Dealer group revenue is threatened so they make noise. Adviser revenue threatened and no noise. Dealer groups will soon learn advisers have the relationship with the client and without us, their income stops.
Self licensing is a good move. All advisers licensed directly and 1 body (AFA/FPA) form a super body that conducts audits of advisers and general advice and advocacy. They must report to ASIC any issues identified. ASIC follow up.
A selection of good compliance, technical, business process 'consultants' will remain. Alot of dealer group hangers on will be out of work as they are not needed. As no conflicted fee is payable from a product provider, we as advisers have no incentive to use a product unless it is good for our client. Products will smarten up and improve.
Our licensing will be via ASIC so we can change service providers (compliance consultants, research, education, product solutions) as better propositions come to market with competition. We are not trapped into services that suit the dealer group.
It will clear a very expensive layer of costs (dealer group staff) from the system and may end up with lower costs to clients.

we, the advisers, need total control of our domain and our profession.

we, the advisers reject AFSL's and any others who want to have domain over us.
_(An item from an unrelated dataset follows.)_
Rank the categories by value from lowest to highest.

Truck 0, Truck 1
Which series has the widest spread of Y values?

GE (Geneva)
if you don't get that. you don't get it. but you will get it. get it?

The End. period.

Tick!

Julie, all the services you mention are either completely unnecessary for most advisers, or can be obtained directly from the source provider without the need for middlemen. There may be a small number of advisers willing to pay a bloated fee for a bloated service package, but I suspect not many.

Hmm what's the bet the FPA have gotten wind of something from the government and we'll soon hear the FPA are putting their hand up to run this administrative body that they've cooked up? I guess it's something to kick the can of their utter irrelevance further down the road.
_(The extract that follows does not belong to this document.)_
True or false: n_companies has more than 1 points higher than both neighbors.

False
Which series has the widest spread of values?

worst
I just think that FPA Members are the lowest of the low. They're scum in my books. NAB, WBC has left town and now they don't have members. The only members they've got a advisers who are forced to join because of a deal the FPA did with CBA some years ago. You can't have a body claiming to be "professional" and then getting cash payments by large licensee's owned by product manufacturers. Giving one member a 5% discount and another no discounts all based on what firm you work for. Let's be clear here in that the only thing the FPA is worried about is ensuring a gravy train of members via compulsory membership continues. If you're part of that you're SCUM.

If the FPA said they had a plan to reduce child poverty:

The vested interests mob would say...."No, no, no, there's far too many risks. Stick with the status quo"

The other associations would say..."Interesting idea in principle, but it's too soon to be doing that"

The bitter & twisted FPA haters would say... "Well if the FPA's against it, then I'm in favour of child poverty"

Funny, but the problem the FPA have is the following. I don't know if the is actually coming from the FPA trying to represent members, or is it some vested self interest, or is it the voice of AMP or some large Bank.